━━━ DATA TO PROCESS ━━━

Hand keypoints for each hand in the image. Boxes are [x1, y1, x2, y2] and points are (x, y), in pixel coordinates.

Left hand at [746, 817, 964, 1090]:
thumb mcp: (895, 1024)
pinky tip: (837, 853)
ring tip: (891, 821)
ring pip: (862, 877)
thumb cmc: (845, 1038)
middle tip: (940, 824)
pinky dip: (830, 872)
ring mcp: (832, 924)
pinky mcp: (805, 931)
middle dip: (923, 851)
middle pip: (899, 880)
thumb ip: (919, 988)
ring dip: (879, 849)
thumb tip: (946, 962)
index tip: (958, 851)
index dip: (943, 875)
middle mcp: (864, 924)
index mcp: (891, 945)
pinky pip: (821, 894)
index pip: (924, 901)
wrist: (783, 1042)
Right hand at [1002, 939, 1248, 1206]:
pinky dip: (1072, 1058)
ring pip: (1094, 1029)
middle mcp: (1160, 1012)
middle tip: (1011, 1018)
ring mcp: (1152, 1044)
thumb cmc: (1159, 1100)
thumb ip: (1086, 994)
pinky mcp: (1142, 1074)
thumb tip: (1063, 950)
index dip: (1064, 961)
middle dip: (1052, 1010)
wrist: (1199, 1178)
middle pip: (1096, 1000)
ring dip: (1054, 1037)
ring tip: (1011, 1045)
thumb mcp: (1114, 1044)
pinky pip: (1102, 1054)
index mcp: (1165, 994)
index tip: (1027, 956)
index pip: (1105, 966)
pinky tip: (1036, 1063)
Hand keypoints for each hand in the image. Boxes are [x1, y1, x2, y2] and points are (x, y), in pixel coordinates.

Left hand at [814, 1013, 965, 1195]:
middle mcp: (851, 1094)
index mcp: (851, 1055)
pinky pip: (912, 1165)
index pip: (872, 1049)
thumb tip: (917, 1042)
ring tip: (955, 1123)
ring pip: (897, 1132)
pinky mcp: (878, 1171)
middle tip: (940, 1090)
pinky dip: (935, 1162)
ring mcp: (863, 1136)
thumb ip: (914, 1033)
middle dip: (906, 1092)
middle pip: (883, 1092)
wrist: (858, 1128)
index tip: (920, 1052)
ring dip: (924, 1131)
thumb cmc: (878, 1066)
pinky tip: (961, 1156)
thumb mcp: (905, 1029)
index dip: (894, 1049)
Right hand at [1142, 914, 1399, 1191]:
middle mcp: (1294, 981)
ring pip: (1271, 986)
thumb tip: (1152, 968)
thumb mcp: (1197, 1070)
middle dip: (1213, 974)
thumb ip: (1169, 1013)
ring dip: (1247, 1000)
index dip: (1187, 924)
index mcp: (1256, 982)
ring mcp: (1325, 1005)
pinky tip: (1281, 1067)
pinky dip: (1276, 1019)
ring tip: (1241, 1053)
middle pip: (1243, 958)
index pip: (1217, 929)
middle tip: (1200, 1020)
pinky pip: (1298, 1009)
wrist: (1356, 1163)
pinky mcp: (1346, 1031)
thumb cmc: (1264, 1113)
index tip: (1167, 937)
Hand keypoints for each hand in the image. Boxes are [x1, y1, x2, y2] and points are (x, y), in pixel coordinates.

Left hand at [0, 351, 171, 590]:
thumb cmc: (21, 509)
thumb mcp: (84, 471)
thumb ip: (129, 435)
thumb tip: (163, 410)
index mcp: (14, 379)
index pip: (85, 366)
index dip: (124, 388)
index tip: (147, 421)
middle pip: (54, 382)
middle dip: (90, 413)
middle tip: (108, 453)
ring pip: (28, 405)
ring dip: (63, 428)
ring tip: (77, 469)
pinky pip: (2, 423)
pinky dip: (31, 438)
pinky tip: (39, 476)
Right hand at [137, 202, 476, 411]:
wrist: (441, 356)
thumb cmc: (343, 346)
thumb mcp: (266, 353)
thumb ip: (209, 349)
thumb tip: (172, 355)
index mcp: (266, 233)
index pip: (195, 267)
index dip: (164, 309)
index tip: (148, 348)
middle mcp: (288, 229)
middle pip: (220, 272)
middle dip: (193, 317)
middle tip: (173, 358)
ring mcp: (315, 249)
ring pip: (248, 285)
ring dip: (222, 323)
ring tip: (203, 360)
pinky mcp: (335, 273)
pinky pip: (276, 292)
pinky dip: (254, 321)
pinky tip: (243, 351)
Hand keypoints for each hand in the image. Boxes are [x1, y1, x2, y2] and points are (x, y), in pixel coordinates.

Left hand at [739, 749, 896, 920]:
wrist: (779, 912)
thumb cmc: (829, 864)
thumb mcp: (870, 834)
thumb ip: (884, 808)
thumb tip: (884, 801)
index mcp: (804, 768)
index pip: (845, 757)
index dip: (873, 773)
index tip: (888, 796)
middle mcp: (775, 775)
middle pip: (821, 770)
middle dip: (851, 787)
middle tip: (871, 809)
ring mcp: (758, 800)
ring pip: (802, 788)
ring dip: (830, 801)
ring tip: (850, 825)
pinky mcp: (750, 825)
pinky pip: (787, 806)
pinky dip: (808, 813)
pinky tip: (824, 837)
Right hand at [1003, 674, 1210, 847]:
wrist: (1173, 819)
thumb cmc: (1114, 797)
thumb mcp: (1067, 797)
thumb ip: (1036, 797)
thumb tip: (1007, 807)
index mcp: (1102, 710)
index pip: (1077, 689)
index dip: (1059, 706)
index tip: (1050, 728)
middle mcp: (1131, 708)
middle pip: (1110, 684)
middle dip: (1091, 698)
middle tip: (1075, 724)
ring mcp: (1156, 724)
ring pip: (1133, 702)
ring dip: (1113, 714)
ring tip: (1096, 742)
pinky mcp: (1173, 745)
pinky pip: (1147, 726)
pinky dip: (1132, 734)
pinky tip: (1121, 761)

━━━

* **PROBLEM**
Every line in the records above that contains the word "Right" is to be copied out.

* **EXERCISE RESULT**
Right hand at [1002, 939, 1248, 1206]:
Right hand at [1142, 914, 1399, 1191]:
Right hand at [137, 202, 476, 411]:
Right hand at [1003, 674, 1210, 847]:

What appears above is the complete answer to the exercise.